Really, politics in Berkeley?
At issue was a proposal by the chairman, singer/songwriter Country Joe McDonald, to have Bill Mitchell, a co-founder of Cindy Sheehan's organization, Gold Star Families for Peace, as the keynote speaker.
That pretty much sez it all right there
Mitchell's and Sheehan's sons were killed in Iraq the same day.

Some committee members worried that Mitchell would inject an unwelcome note of partisanship into the event, which has been scrupulously non-political in years past. "If you want to have an anti-war rally, count me in," said Linda Perry, an aide to City Councilman Laurie Capitelli. "But not on Veteran's Day. It's neither the time nor the place."

Edwin Harper, adjutant of the local Disabled American Veterans chapter, which has participated in past Berkeley Veterans Day observances, threatened that his group would pull out. "They have the other 364 days and 23 hours to make their political point," he said. "This one hour should be reserved for honoring veterans, period."

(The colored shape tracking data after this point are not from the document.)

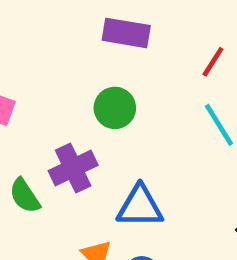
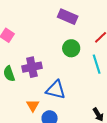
green circle: (115, 108) -> (71, 48), moved

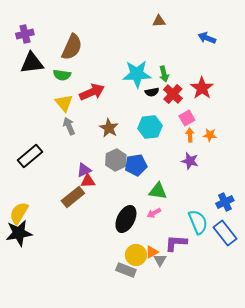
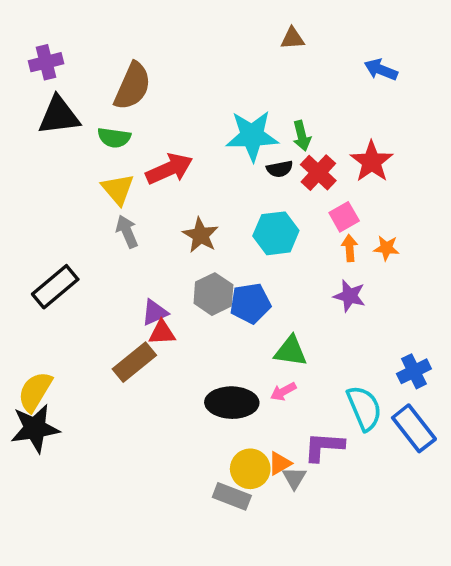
black ellipse: (126, 219) -> (232, 403), turned 64

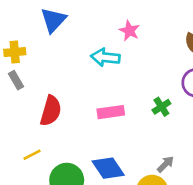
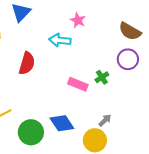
red semicircle: (51, 111) -> (27, 63), moved
pink rectangle: (111, 112) -> (78, 84), moved, turned 30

McDonald, backed by other members of the committee, disagreed, saying that not permitting Mitchell to express his point of view would be tantamount to censoring free speech. "Their position was that no matter what he said, because he was a member of Gold Star Families, he wouldn't be allowed to speak," McDonald said. "I've been doing this for 10 years, and this is the first time content and affiliation ever came up for discussion. I was shocked to find this kind of narrow-mindedness in my own hometown, in Berkeley, the birthplace of the Free Speech Movement."
Some speech being more free than others
Last week it appeared that a compromise had been reached, with McDonald agreeing to drop another proposal to include anti-war songs by the group Annie and the Vets. But on Monday, McDonald, a U.S. Navy veteran, circulated an e-mail among the committee reading, "The disagreement over the participation of Gold Star Families, with their anti-war reputation, in our 2005 ceremony has made it impossible to continue. Without consensus we have no program. The event is cancelled."

This would have been Berkeley's fourth annual Veterans Day ceremony, but the event has its origins in a memorial ceremony nine years ago, when McDonald and then-Mayor Shirley Dean sponsored a visit of the traveling Vietnam Wall - aka "The Wall That Heals" - to Berkeley. "There was no dispute over political content back then," said Perry's husband, Tim, another committee member. "But you have to consider the context: There was no war in Iraq going on back then."
Sure, you were still living in your glory days of protesting Lyndon Johnson's war.